Beever served during the Crimean War from 1855 to 1856 where he was briefly on the staff of FitzRoy Somerset, 1st Baron Raglan, the commander of British forces in Crimea during the Siege of Sevastopol. Beever later served in India during Company rule in India and was present during the Sepoy Mutiny before returning to his studies at Jesus College. On his return to Jesus College Beever had acquired a Russian translation of The Pickwick Papers by Charles Dickens which was donated to the Bodleian Library. Shortly after returning to England Beever again took academic leave beginning in 1858, during this time Beever worked as an ordained clergyman for the Church of England at the British Embassy in Paris.
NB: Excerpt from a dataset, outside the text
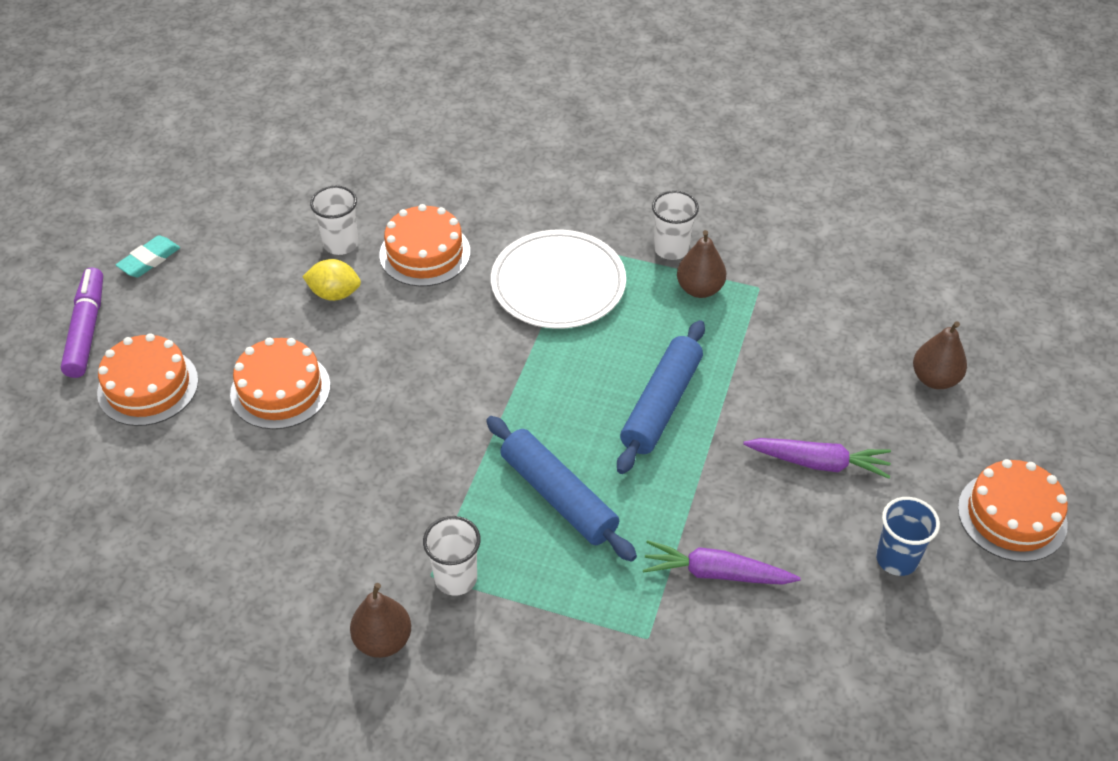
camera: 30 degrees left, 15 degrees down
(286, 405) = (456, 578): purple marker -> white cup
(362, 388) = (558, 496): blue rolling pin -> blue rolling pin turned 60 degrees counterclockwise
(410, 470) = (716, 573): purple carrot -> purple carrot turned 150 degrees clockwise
Beever returned to his studies at Jesus College in 1859.

== Life in the United States ==
In the early 1860s Beever emigrated to the United States. While in the United States he quickly became acquainted with several notable American citizens including John Jacob Astor III and Hamilton Fish while living in New York City. While the American Civil War was still ongoing the outbreak of the Dakota War of 1862 fascinated Beever deeply, so much so that he traveled to the state of Minnesota in 1863 and rendered his services to Brigadier General Henry Hastings Sibley, the commander of Minnesota state forces.

== Indian Wars and death ==

Beever volunteered for service in the Union Army in 1863 on General Sibley's staff as an aide-de camp with the rank of Second Lieutenant. Harriet Bishop states in her 1864 book Dakota War Whoop that Beever traveled westward for his health and was seeking adventure and opportunity on the Great Plains. Bishop describes Beever as a "jovial, social man, brave energetic and reliable, and after "life's fitful fever'". Beever was present at the Battle of Big Mound and the Battle of Stony Lake in Dakota Territory.

On July 29, 1863, following the Battle of Stoney Lake Sibley gave Beever the verbal orders to "go ride to Col. McPhail - tell him not to pursue the enemy after dark, but to act discretionary as to a bivouac on the prairie". Beever was also ordered to retrieve Colonel William Crooks of the 6th Minnesota Infantry Regiment who was performing reconnaissance near the Apple Creek and have his regiment return to camp. Beever successfully relayed Sibley's orders to McPhail and Crooks, however, he did not return to Sibley's headquarters where his absence was noted by Sibley. The St. Paul Daily Press purports that Beever took the wrong trail while riding back to Sibley's camp when he was suddenly ambushed by the Dakota.

On July 30, 1863, Sibley ordered eleven companies under the command of Crooks to search for the body of Beever and another missing soldier, Private Nicholas Miller of Company K of the 6th Minnesota. Both Beever and Miller were found by Crooks later that day, both of which were mutilated and scalped, Beever having three arrows in his back and his horse shot through its head. A report by Harper's Weekly states that a portion of Beever's face was cut off with a tomahawk or knife. Clement Lounsberry notes in two separate sources that all three of Beever's revolvers were exhausted of ammunition signifying that Beaver attempted to fight back when ambushed by the Dakota. Likewise, Bishop mentions Beever had been carrying two pistols which were fired by Beever at the Dakota.

Beaver was originally buried in a temporary grave on a nearby ridge near the Missouri River which was used as a rifle pit for soldiers. Masonic rites were conducted during Beever's funeral and is noted as being the first Masonic funeral in what would become the state of North Dakota. Several years later in the 1870s Beever's body was exhumed and reinterred at Fort Snelling National Cemetery before being reinterred at Oakland Cemetery in Saint Paul, Minnesota where it still rests today.

== Legacy ==
One of the arrows which killed Beever is held within the collection of the Minnesota Historical Society.